Speech by Foreign Minister Guido Westerwelle to the Association of Russian Lawyers, Moscow, 1 November 2010

02.11.2010 - Speech

-- Translation of advanced text --

Ladies and gentlemen,

First of all, I would like to thank you kindly for the invitation to join you today.

Being a lawyer myself, it is a special pleasure to be here as a guest of the Association of Russian Lawyers and to have this opportunity to discuss various issues with fellow jurists and practitioners.

The rule of law isn’t something that can simply be written down and promulgated, and thereby has effect. The rule of law is rather a characteristic of a society, something that permeates it.

Only if a state truly implements the rule of law can it become an area of freedom, in which everybody enjoys equal rights and equal protection. This goal is worth all the effort required.

The rule of law is not just a concern for our human and civil rights policy. Business, too, needs the rule of law. The existence of rule-of-law structures in the economic sphere and compliance by the authorities with the rule of law are what make a system reliable and are thus key prerequisites for investment and trade.

Our modernization partnership is an expression of the close ties based on trust that have long existed between our two countries and societies.

The modernization partnership has a wide agenda. Our cooperation should focus on law and the rule of law as a key priority. On this I am in full agreement with my counterpart Sergey Lavrov, with whom I spoke at length earlier today.

What we seek is in principle an intensified legal exchange between two countries that both belong to the European legal tradition. This exchange should be pursued in a spirit of openness and mutual respect and should not eschew critical issues.

Even now, a number of German-Russian legal projects are under way. Many stakeholders are active in the field. These include, for example, the Petersburg dialogue and the justice ministries, as well as numerous universities and foundations.

Two German law professors who have long fostered this exchange are on this panel today. They are just two of many.

We want to intensify this exchange. The existing projects should receive more political backing, be better coordinated and expanded.

Germany and Russia could organize a symposium every year bringing together people from all three branches of government, as well as academics, lawyers and businessmen. Selected themes could be looked at more closely at additional events.

We should also do more to promote joint training for German and Russian lawyers. Our aim is to educate a new generation of lawyers who are familiar with the legal systems of both countries.

Germany proposes to launch a German-Russian programme to foster cooperation on legal research, which would above all help future academics acquire specialized knowledge in the field. The programme should be jointly funded by both sides. Germany is willing to provide roughly 600,000 euro.

Legal cooperation is a dialogue, and dialogue is something that is pursued by people. I am here with you today, because it is lawyers, in particular, from our two countries, whom we want to win over to make our joint project a reality.

I would also like your opinion on which fields of cooperation would be the most fruitful.

The list of interesting and useful issues is long.

Providing an approachable and transparent bureaucracy for our citizens is, for example, something that is also the subject of much debate in Germany.

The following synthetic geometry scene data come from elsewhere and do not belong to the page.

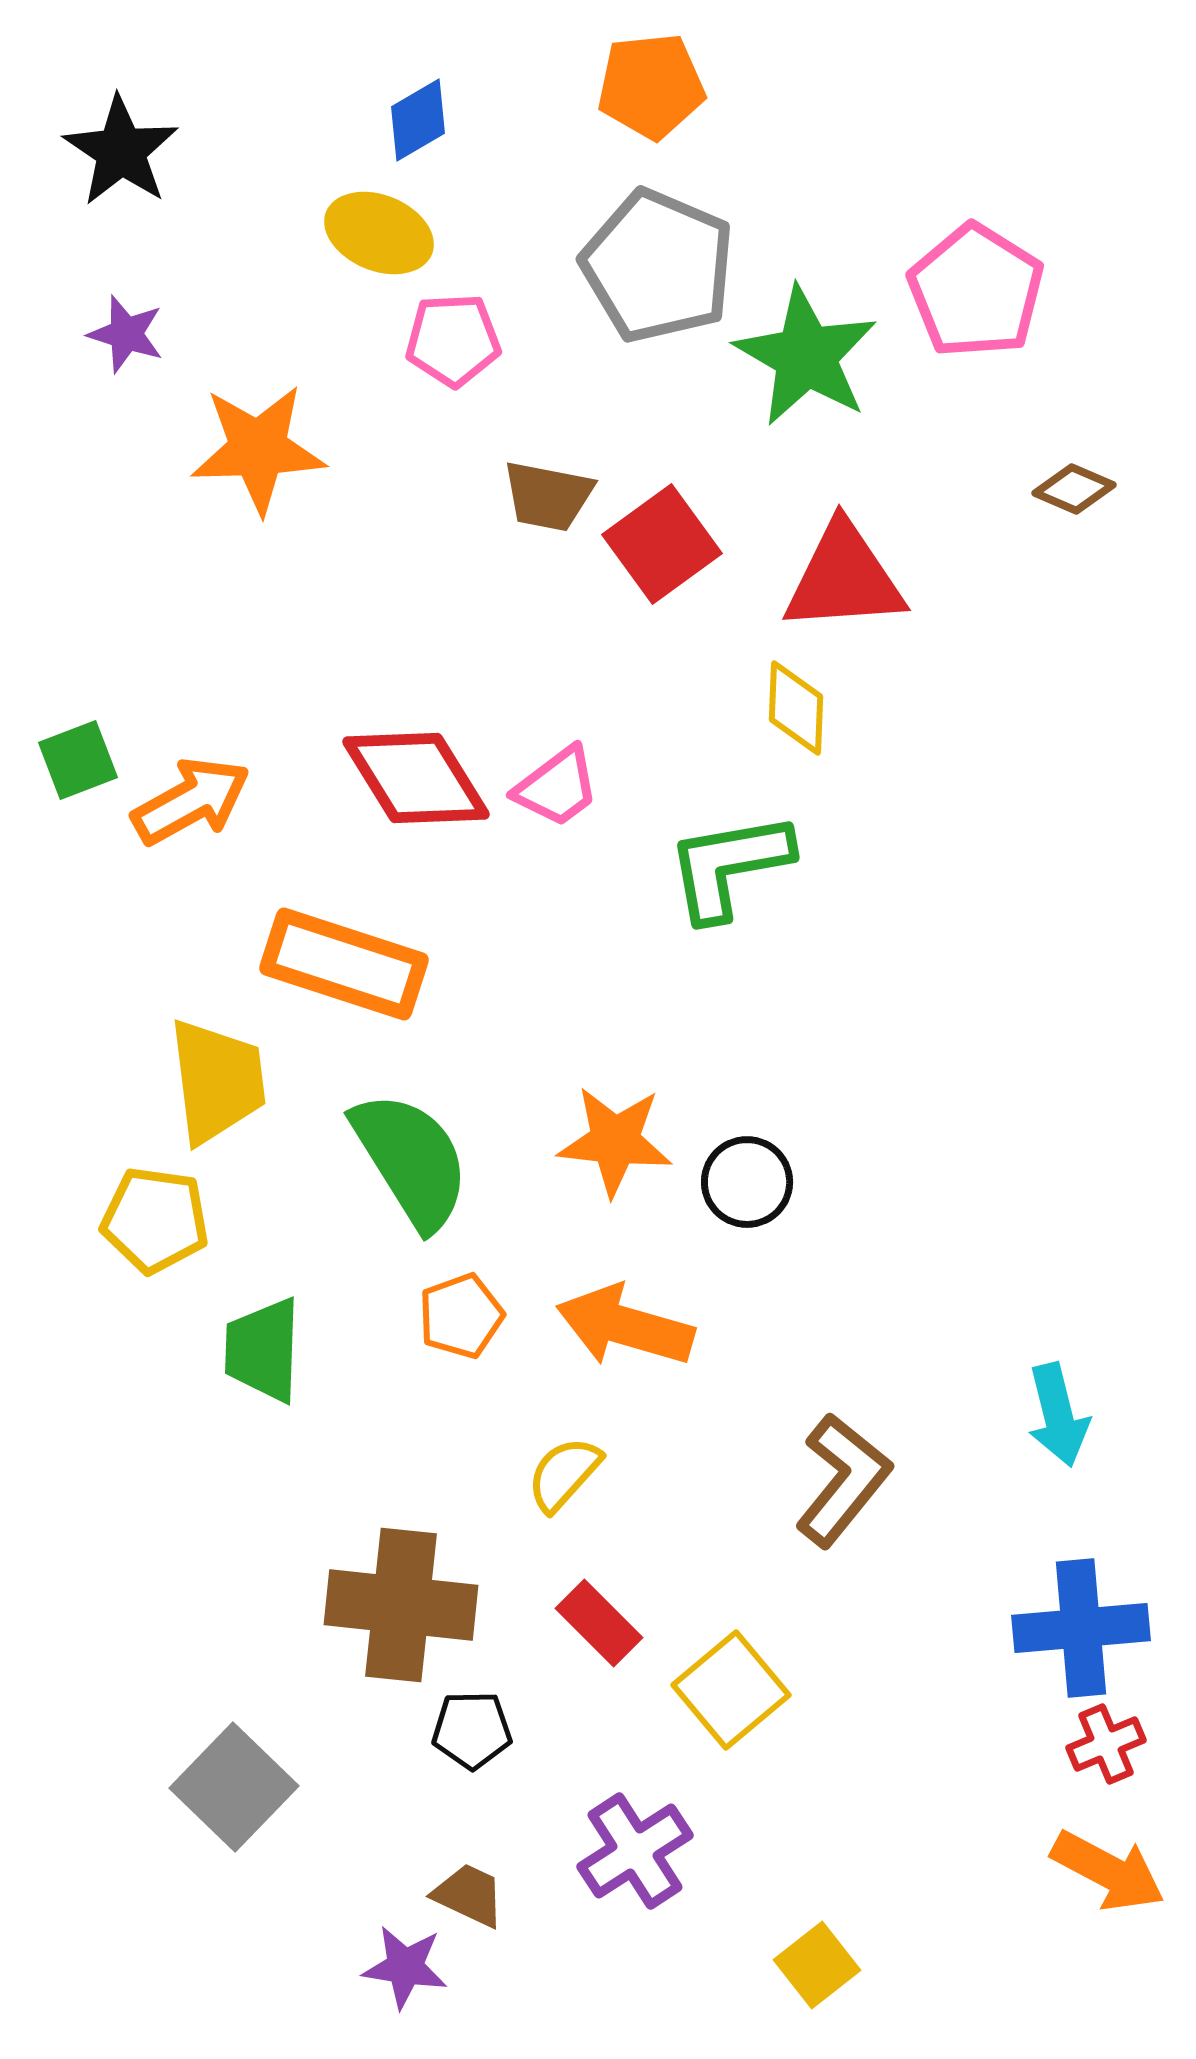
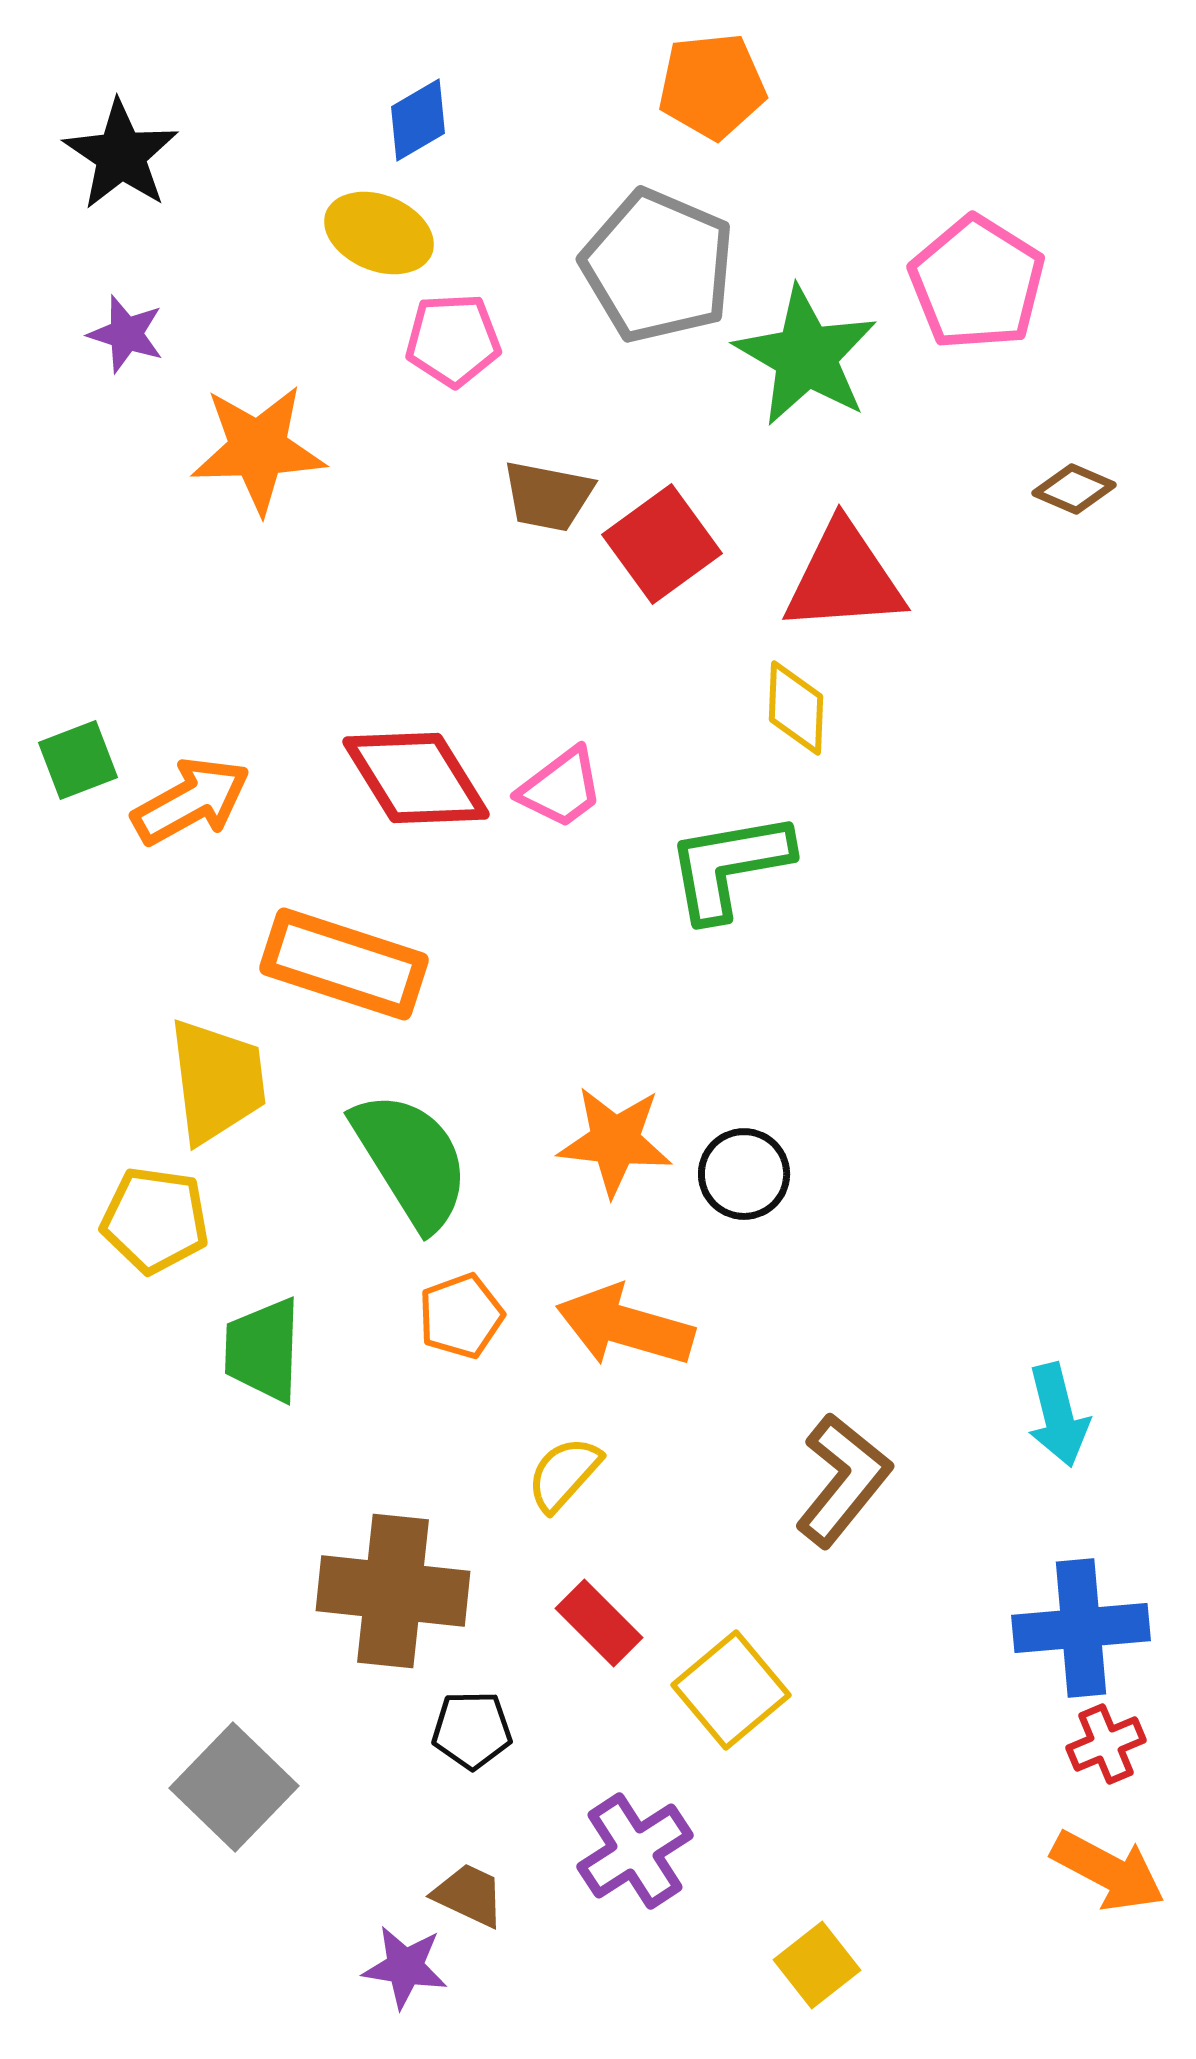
orange pentagon at (651, 86): moved 61 px right
black star at (121, 151): moved 4 px down
pink pentagon at (976, 291): moved 1 px right, 8 px up
pink trapezoid at (557, 787): moved 4 px right, 1 px down
black circle at (747, 1182): moved 3 px left, 8 px up
brown cross at (401, 1605): moved 8 px left, 14 px up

Migration and integration are topical issues with which both Germany and Russia have been faced, and on which we would benefit from an exchange of experience.

The ongoing reform of civil law in Russia would also be a prime topic for the initiative.

Other areas of the law could also be added. Commercial and company law, or consumer protection and environmental law are examples that spring to mind.

This legal cooperation between our two countries isn’t something that takes place in a vacuum. Relations between Germany and Russia have today reached a level that would hardly have been considered possible twenty years ago. Economic integration, political cooperation, cultural exchange, civil society contacts – in all areas our relations today stand on a broad and solid foundation.

I attach great importance to enhancing the ties between Russia and Germany, between Russia and the European Union, and indeed the West as a whole, ever further. Judged by its history, its geography and its culture, Russia is without a doubt part of the European family.

I have a vision of a Europe of common freedom, common security and common prosperity. Cooperation in the field of law can also make a key contribution to this. We face a constitutive task of European dimensions. I hope that Germany and Russia will join forces to address this challenge together.

But now I would very much like to hear your suggestions and questions regarding our legal initiative. I look forward to the discussion.